Why corporate welfare is not only unfair, but bad for the economy

Published October 3, 2019

By Brian Balfour

Corporate welfare deals may make for nice headlines and ribbon-cutting ceremonies for politicians, but basic economics tells us they likely make us poorer.

One of the first concepts any Econ 101 course teaches about is opportunity costs. An opportunity cost is what is foregone when an economic actor chooses how to use a scarce resource. It is the next-best alternative use for that scarce good, according to the preferences of the actor.

For instance, say you spend five dollars for a gallon of milk. Most would think that the cost of the milk was five dollars. But because your five dollars had alternative uses, the story is somewhat more nuanced.

The cost to you for the milk was not just the five dollars, but the other things you could have purchased with that five dollars. Perhaps a loaf of bread and a dozen eggs. Or a t-shirt for sale on the clearance rack. There are near countless other items you could have purchased with that dollar amount, but when you chose to buy the milk your action revealed that your highest valued use for that money was the milk.

Moreover, when you bought the milk, you had to forego the opportunity to buy any of those other items the five dollars could have bought. Specifically, the highest-valued good you had to forego when you bought the milk is your opportunity cost.

To be clear, the concept of opportunity costs applies to all scarce resources, not just money. For instance, lumber used in the building of a house could have been used to make baseball bats or grand pianos or any number of other items. Or steel and concrete used to make a bridge could instead have been used to build a parking garage or an office building.

What does this have to do with corporate welfare?

How an economy allocates scarce resources is one of the keys to prosperity. When resources are directed to their most highly valued uses, as evaluated by consumers in society, we are better off. If, however, resources are directed to uses that are valued lower than their opportunity costs, our standard of living suffers.

In a free market economy, scarce productive resources are directed towards those firms most efficiently producing goods and products that are most highly valued by consumers. It is the buying decisions of consumers that determine which companies succeed, and therefore consumers who decide how society’s scarce productive resources are allocated. This process increases the amount of resources being utilized toward producing society’s most urgently needed goods.

When government interferes with taxpayer subsidies or targeted tax breaks to specific companies, those companies gain an unfair advantage over their competitors. Companies that would not survive in a competitive market now have ownership over more resources, productive goods that otherwise would be in the hands of those firms more efficiently producing more highly valued goods for consumers.

In such cases, the opportunity costs – the goods and services society must forego – can be more highly valued than what is produced by the politically-privileged companies.

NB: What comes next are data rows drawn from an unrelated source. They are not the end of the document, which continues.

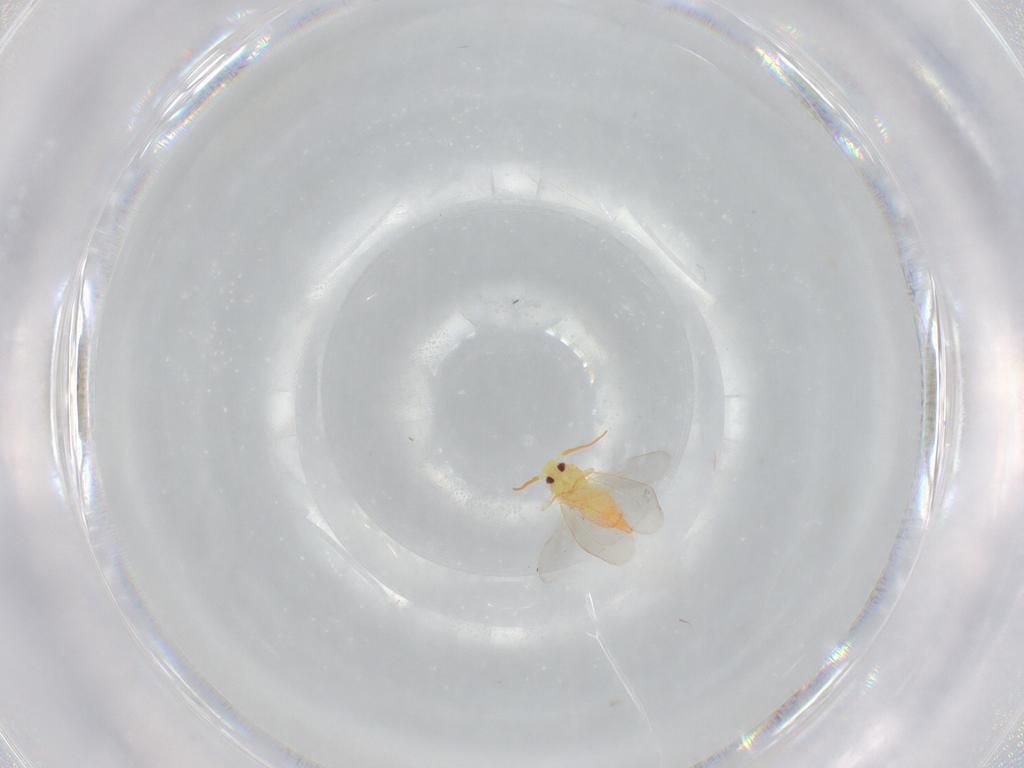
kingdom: Animalia
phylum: Arthropoda
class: Insecta
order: Hemiptera
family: Aleyrodidae
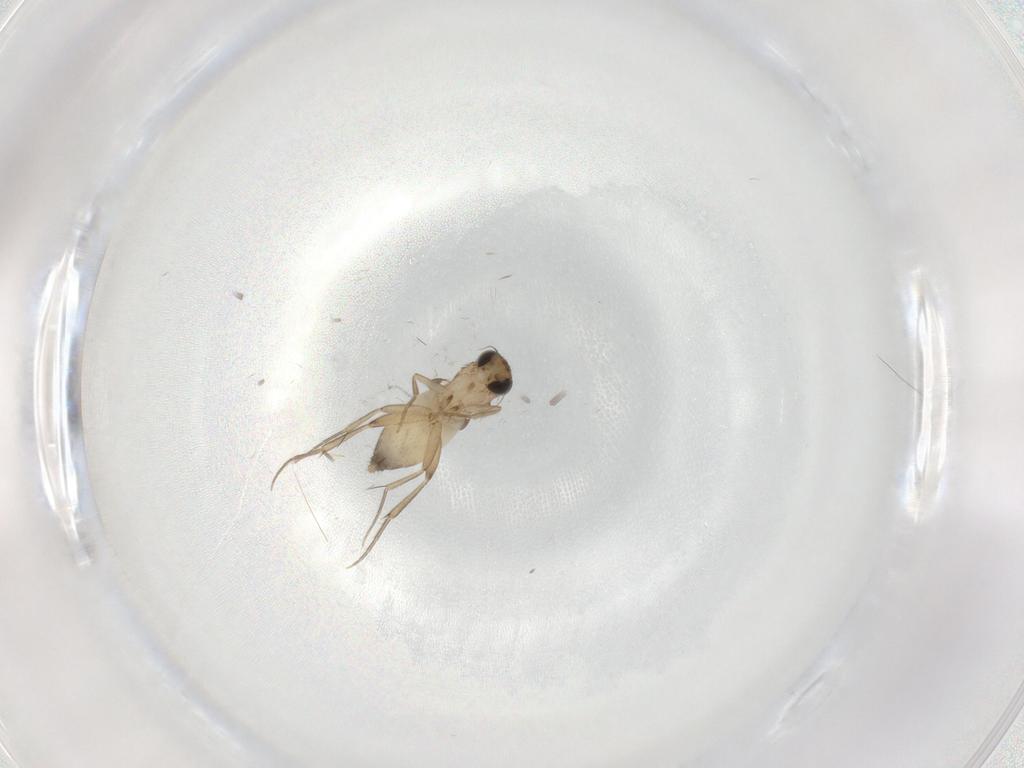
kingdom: Animalia
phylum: Arthropoda
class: Insecta
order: Diptera
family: Phoridae
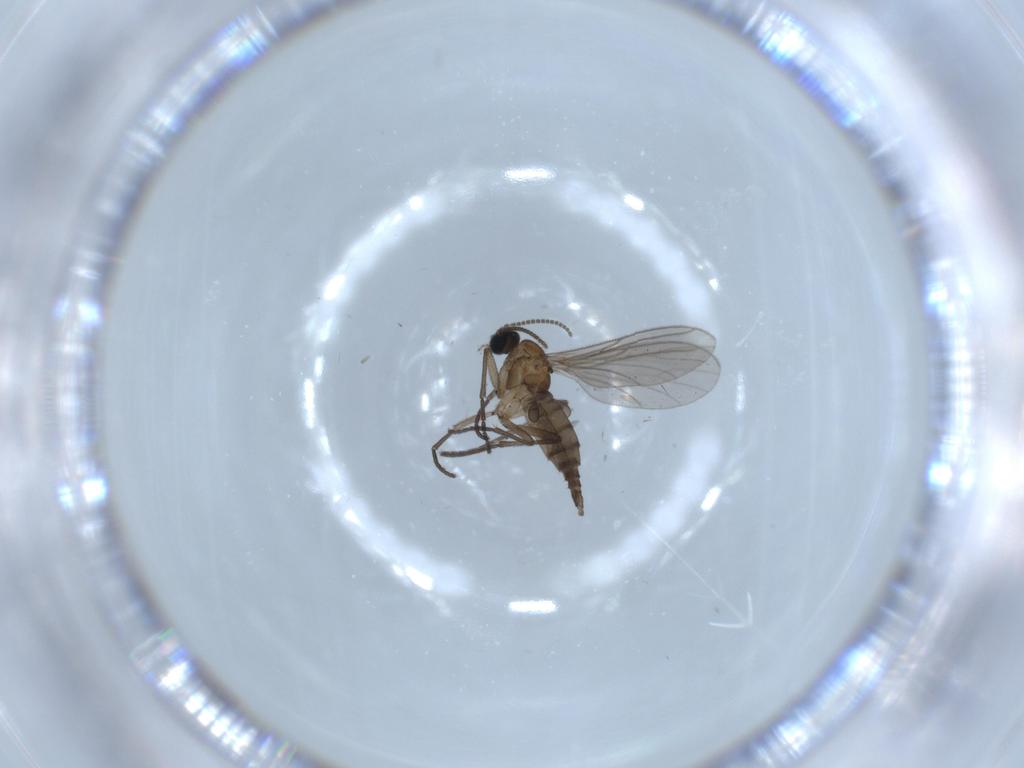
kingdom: Animalia
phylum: Arthropoda
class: Insecta
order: Diptera
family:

When Gov. Roy Cooper issues a press release bragging about the latest corporate investment resulting from a government handout, the cost is not just the taxpayer dollars involved, but also the cost of the alternate uses for which the scarce resources being used by the incentivized company could have been utilized.

The labor, capital goods, raw materials and other inputs used by that incentivized company are no longer available for other companies to use to produce other goods that may provide higher value to consumers. Society is deprived of goods that would satisfy more urgently desired needs; we are made poorer.

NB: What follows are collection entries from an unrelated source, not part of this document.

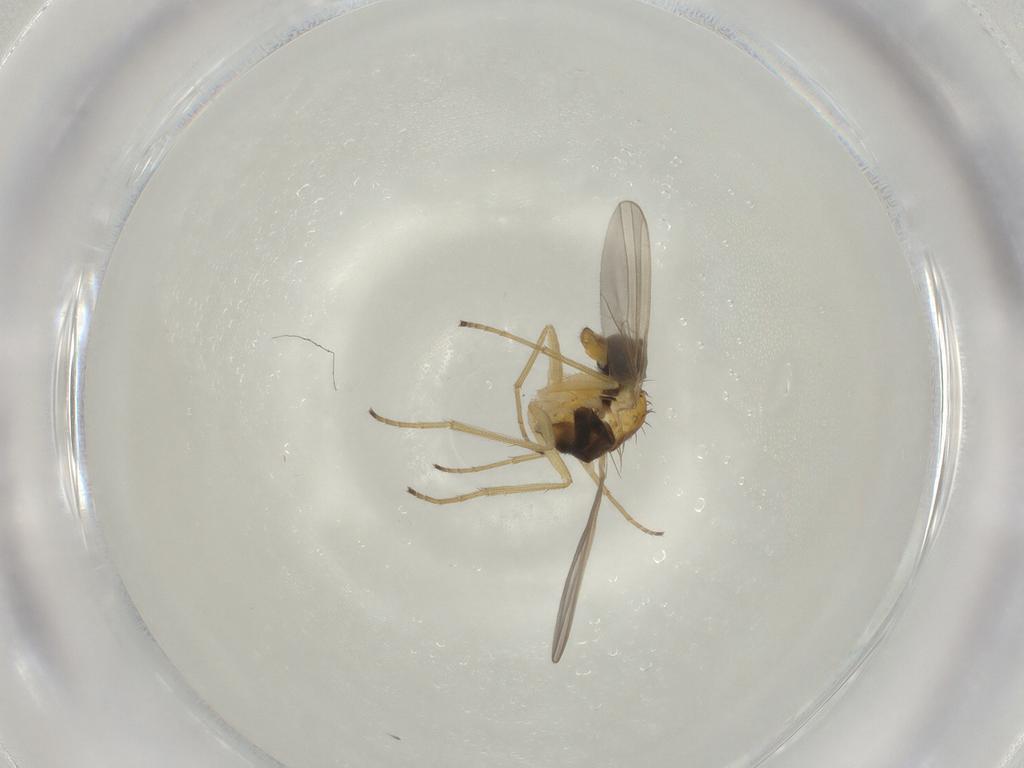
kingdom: Animalia
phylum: Arthropoda
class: Insecta
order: Diptera
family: Dolichopodidae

And this loss of value creation harms low-income households disproportionately, as they can least afford a drop in their standard of living.

Moreover, in the crony system of corporate welfare, political decisions override the voluntary decisions of consumers in determining how scarce productive resources are used. This represents a shift in economic power from the many (consumers) to the few in the political class.

Not only does corporate welfare make us poorer, it also creates a political culture ripe for corruption. With more economic power concentrated in the hands of a few in Raleigh, there is far greater benefits for corporate lobbyists to gain in pay-to-play schemes.

Want to reduce government corruption? Start by eliminating corporate welfare “economic incentive” programs. The fewer things that politicians control, the less we have to worry about who controls the politicians.

A great way to strike a blow against crony corporate welfare practices is to eliminate the state’s corporate income tax. With no tax at all, all corporations would be equally incentivized to invest and create jobs in North Carolina; drastically reducing the perceived need to offer sweetheart deals to politically connected companies.

The corporate tax only generates about three percent of total state tax revenue, and it is the most volatile form of revenue. Compensating for the lost revenue could easily be achieved through a combination of eliminating corporate welfare taxpayer handouts, increased revenue growth from other taxes due to increased economic growth and eliminating pork spending.

Corporate tax elimination would not only create a fair playing field but facilitate greater economic growth as well.